Dominated Actions in Imperfect-Information Games
Sam Ganzfried
TL;DR
The paper addresses the challenge of reducing imperfect-information extensive-form games via dominated actions. It introduces robust definitions of strictly and weakly dominated actions at information sets and shows these can be identified in polynomial time using sequence-form linear programs, even for n-player games through an opponent-merge transformation. It proves that iterated removal of dominated actions can be performed in polynomial time and demonstrates substantial practical reductions in a two-player No-Limit Hold'em benchmark, indicating strong preprocessing benefits for Nash equilibrium computation. The work suggests significant potential for scalability gains in larger, multi-player imperfect-information games and points to future refinements and related results in fast equilibrium computation.
Abstract
Dominance is a fundamental concept in game theory. In normal-form games dominated strategies can be identified in polynomial time.
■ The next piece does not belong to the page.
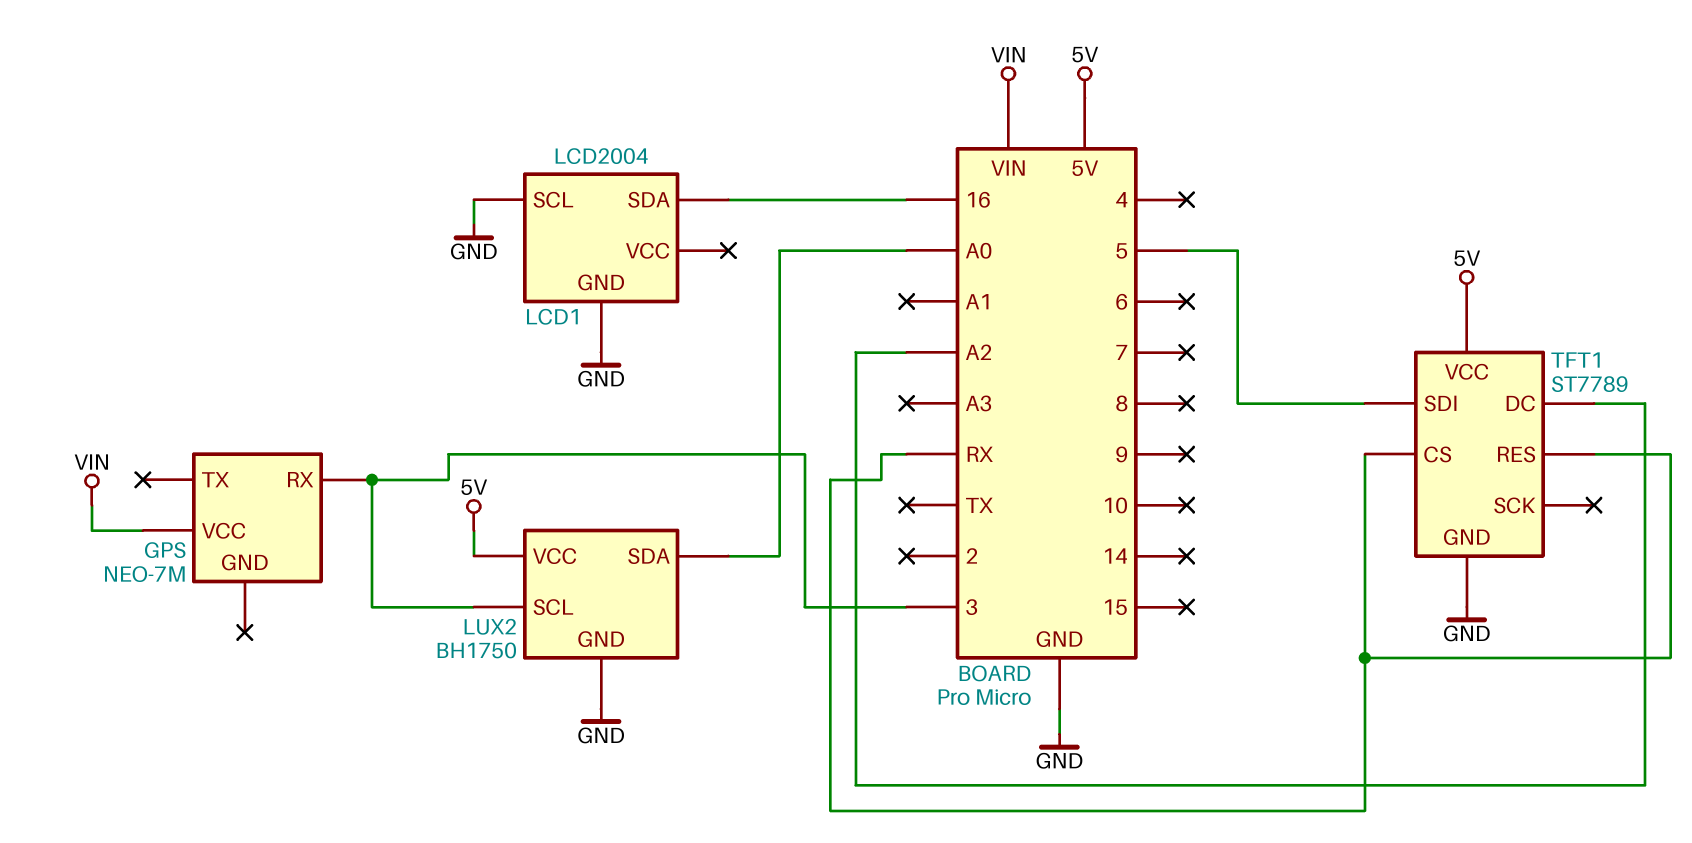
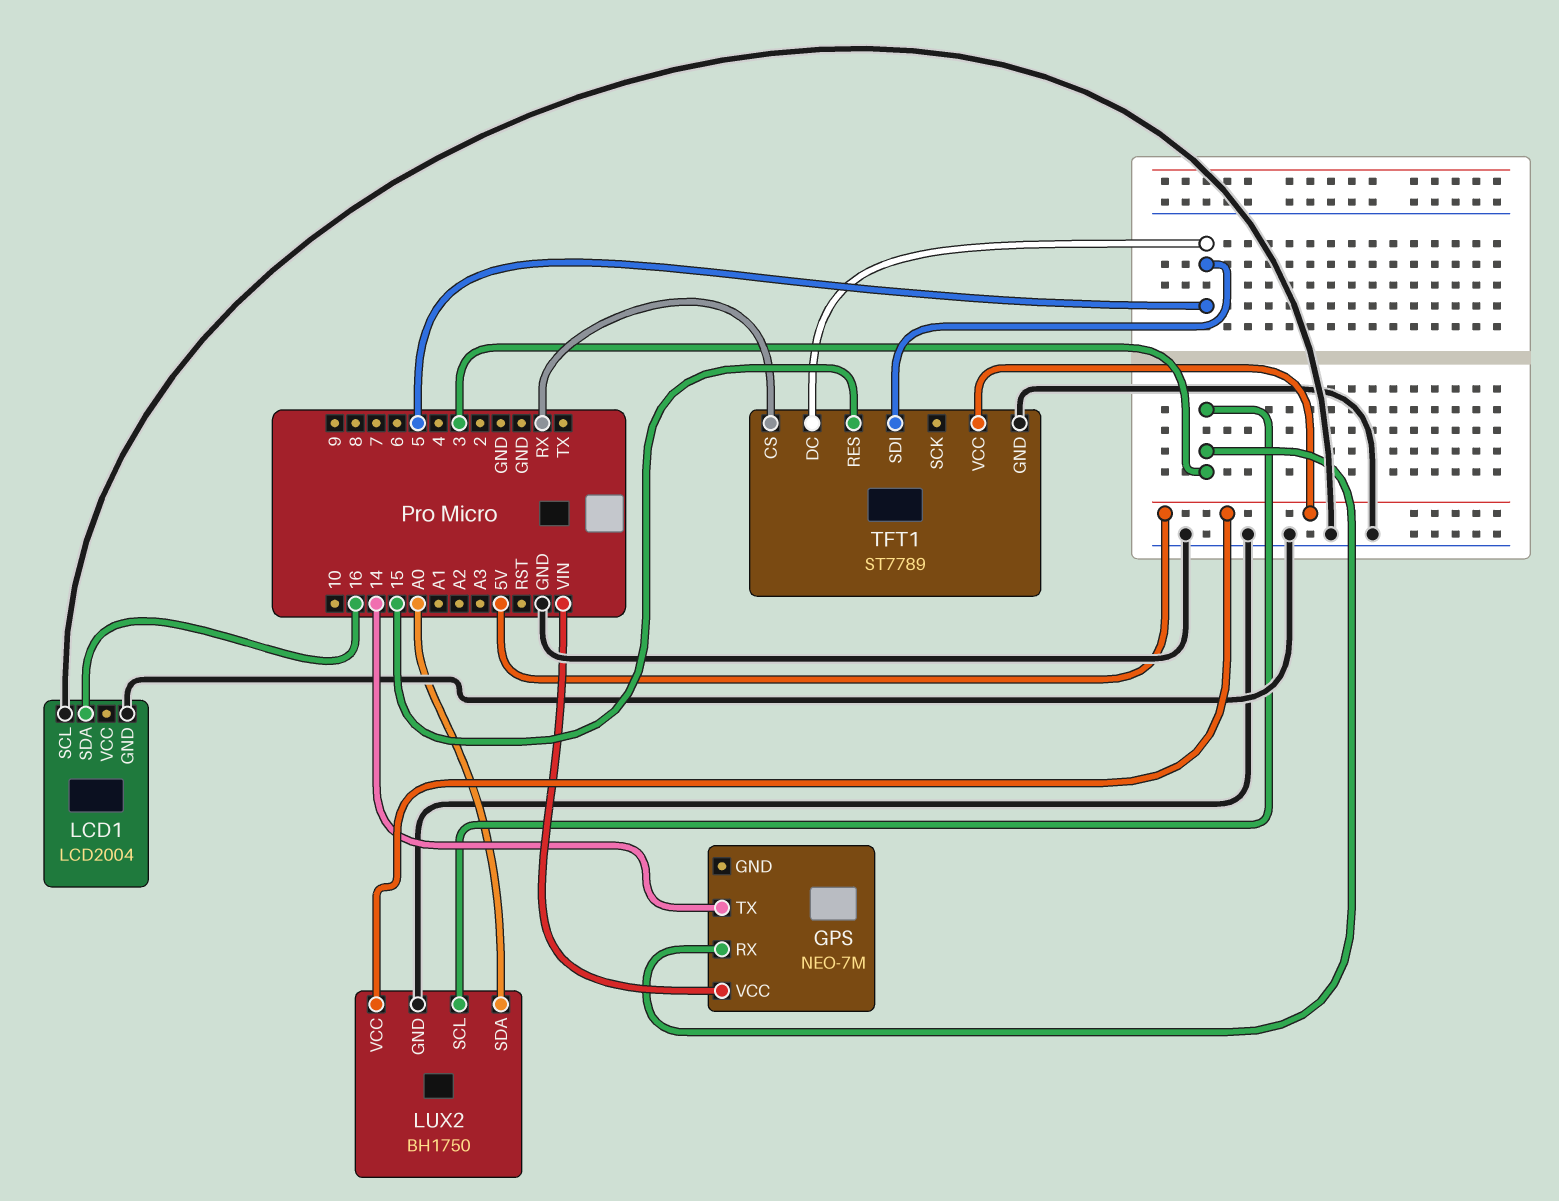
GPS pin TX: none -> 14
TFT1 pin DC: A2 -> 5
TFT1 pin RES: RX -> 15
As a consequence, iterative removal of dominated strategies can be performed efficiently as a preprocessing step for reducing the size of a game before computing a Nash equilibrium. For imperfect-information games in extensive form, we could convert the game to normal form and then iteratively remove dominated strategies in the same way; however, this conversion may cause an exponential blowup in game size. In this paper we define and study the concept of dominated actions in imperfect-information games. Our main result is a polynomial-time algorithm for determining whether an action is dominated (strictly or weakly) by any mixed strategy in n-player games, which can be extended to an algorithm for iteratively removing dominated actions. This allows us to efficiently reduce the size of the game tree as a preprocessing step for Nash equilibrium computation. We explore the role of dominated actions empirically in "All In or Fold" No-Limit Texas Hold'em poker.